What is expected: Word for word, copy the lines beginning at the one with "писала в декабре 2014-го пресс-служба лиги." and ending at the last line below; pictures stay out.

(Transcribed page contents)
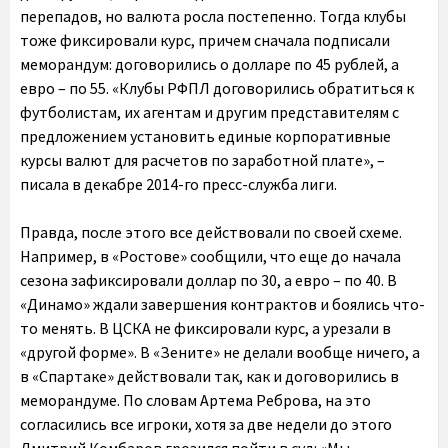
перепадов, но валюта росла постепенно. Тогда клубы
тоже фиксировали курс, причем сначала подписали
меморандум: договорились о долларе по 45 рублей, а
евро – по 55. «Клубы РФПЛ договорились обратиться к
футболистам, их агентам и другим представителям с
предложением установить единые корпоративные
курсы валют для расчетов по заработной плате», –
писала в декабре 2014-го пресс-служба лиги.
Правда, после этого все действовали по своей схеме.
Например, в «Ростове» сообщили, что еще до начала
сезона зафиксировали доллар по 30, а евро – по 40. В
«Динамо» ждали завершения контрактов и боялись что-
то менять. В ЦСКА не фиксировали курс, а урезали в
«другой форме». В «Зените» не делали вообще ничего, а
в «Спартаке» действовали так, как и договорились в
меморандуме. По словам Артема Реброва, на это
согласились все игроки, хотя за две недели до этого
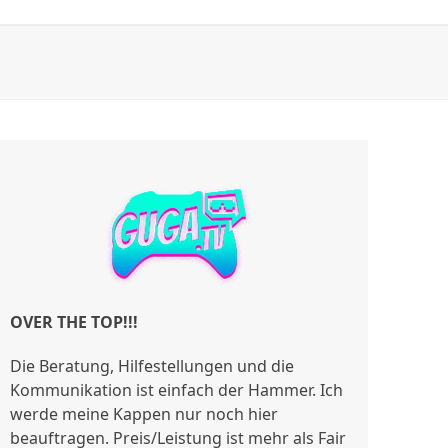
OVER THE TOP!!!
Die Beratung, Hilfestellungen und die
Kommunikation ist einfach der Hammer. Ich
werde meine Kappen nur noch hier
beauftragen. Preis/Leistung ist mehr als Fair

Final answer:
писала в декабре 2014-го пресс-служба лиги.
Правда, после этого все действовали по своей схеме.
Например, в «Ростове» сообщили, что еще до начала
сезона зафиксировали доллар по 30, а евро – по 40. В
«Динамо» ждали завершения контрактов и боялись что-
то менять. В ЦСКА не фиксировали курс, а урезали в
«другой форме». В «Зените» не делали вообще ничего, а
в «Спартаке» действовали так, как и договорились в
меморандуме. По словам Артема Реброва, на это
согласились все игроки, хотя за две недели до этого
OVER THE TOP!!!
Die Beratung, Hilfestellungen und die
Kommunikation ist einfach der Hammer. Ich
werde meine Kappen nur noch hier
beauftragen. Preis/Leistung ist mehr als Fair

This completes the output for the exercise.